__DATASET EXCERPTS__.
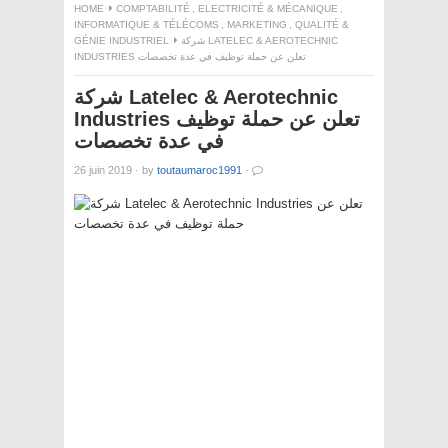
HOME
COMPTABILITÉ
,
ELECTRICITÉ & MÉCANIQUE
,
INFORMATIQUE & TÉLÉCOMS
,
MARKETING
,
QUALITÉ &
GÉNIE INDUSTRIEL
شركة LATELEC & AEROTECHNIC
INDUSTRIES تعلن عن حملة توظيف في عدة تخصصات
شركة Latelec & Aerotechnic
Industries تعلن عن حملة توظيف
في عدة تخصصات
26 juin 2019
·
by
toutaumaroc1991
·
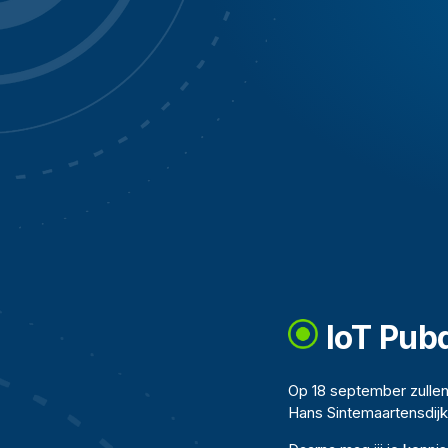
IoT Pub
Op 18 september zullen
Hans Sintemaartensdijk 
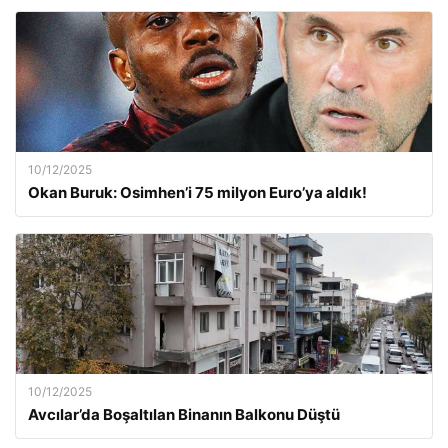
10/12/2025
Okan Buruk: Osimhen’i 75 milyon Euro’ya aldık!
10/12/2025
Avcılar’da Boşaltılan Binanın Balkonu Düştü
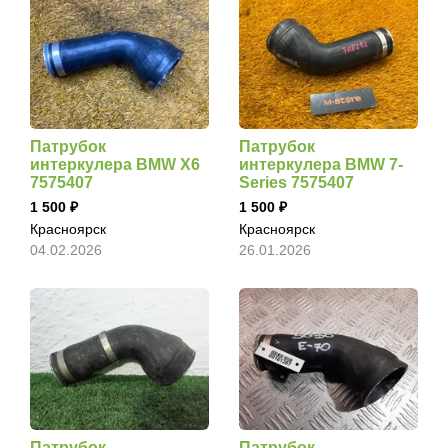
Патрубок
Патрубок
интеркулера BMW X6
интеркулера BMW 7-
7575407
Series 7575407
1 500
1 500
Красноярск
Красноярск
04.02.2026
26.01.2026
Патрубок
Патрубок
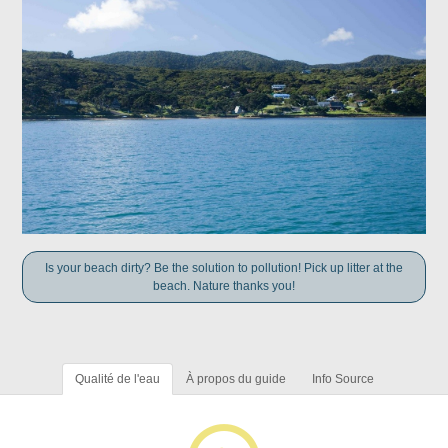
Is your beach dirty? Be the solution to pollution! Pick up litter at the
beach. Nature thanks you!
Qualité de l'eau
À propos du guide
Info Source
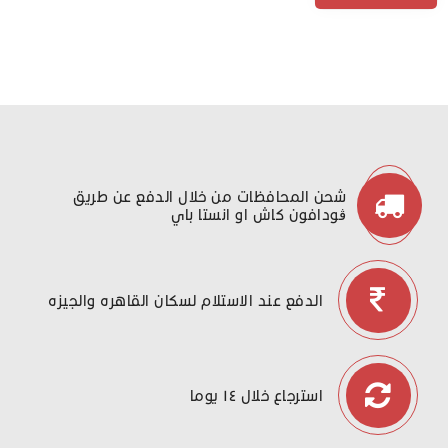
شحن المحافظات من خلال الدفع عن طريق
ڤودافون كاش او انستا باي
الدفع عند الاستلام لسكان القاهره والجيزه
استرجاع خلال ١٤ يوما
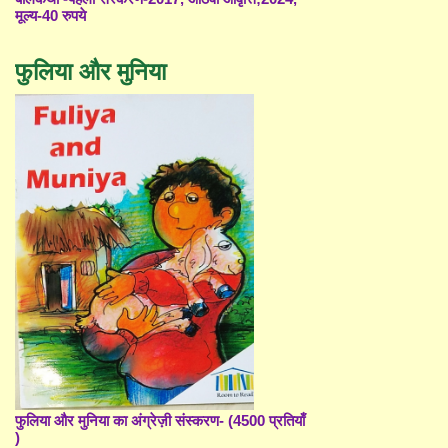
मूल्य-40 रुपये
फुलिया और मुनिया
फुलिया और मुनिया का अंग्रेज़ी संस्करण- (4500 प्रतियाँ
)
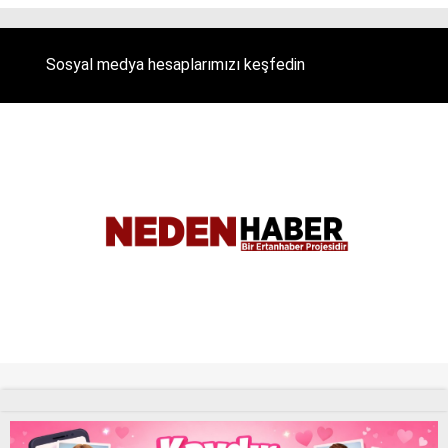
Sosyal medya hesaplarımızı keşfedin
Tüm Hakları Saklıdır. |
NEDENHABER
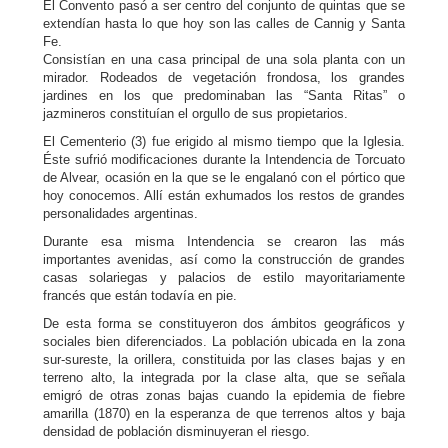
El Convento pasó a ser centro del conjunto de quintas que se
extendían hasta lo que hoy son las calles de Cannig y Santa
Fe.
Consistían en una casa principal de una sola planta con un
mirador. Rodeados de vegetación frondosa, los grandes
jardines en los que predominaban las “Santa Ritas” o
jazmineros constituían el orgullo de sus propietarios.
El Cementerio (3) fue erigido al mismo tiempo que la Iglesia.
Éste sufrió modificaciones durante la Intendencia de Torcuato
de Alvear, ocasión en la que se le engalanó con el pórtico que
hoy conocemos. Allí están exhumados los restos de grandes
personalidades argentinas.
Durante esa misma Intendencia se crearon las más
importantes avenidas, así como la construcción de grandes
casas solariegas y palacios de estilo mayoritariamente
francés que están todavía en pie.
De esta forma se constituyeron dos ámbitos geográficos y
sociales bien diferenciados. La población ubicada en la zona
sur-sureste, la orillera, constituida por las clases bajas y en
terreno alto, la integrada por la clase alta, que se señala
emigró de otras zonas bajas cuando la epidemia de fiebre
amarilla (1870) en la esperanza de que terrenos altos y baja
densidad de población disminuyeran el riesgo.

__WHAT THE EXERCISE ASKS__.
Scan the material above for the string "Santa" and copy every line that has it.

__OUTPUT__.
extendían hasta lo que hoy son las calles de Cannig y Santa
jardines en los que predominaban las “Santa Ritas” o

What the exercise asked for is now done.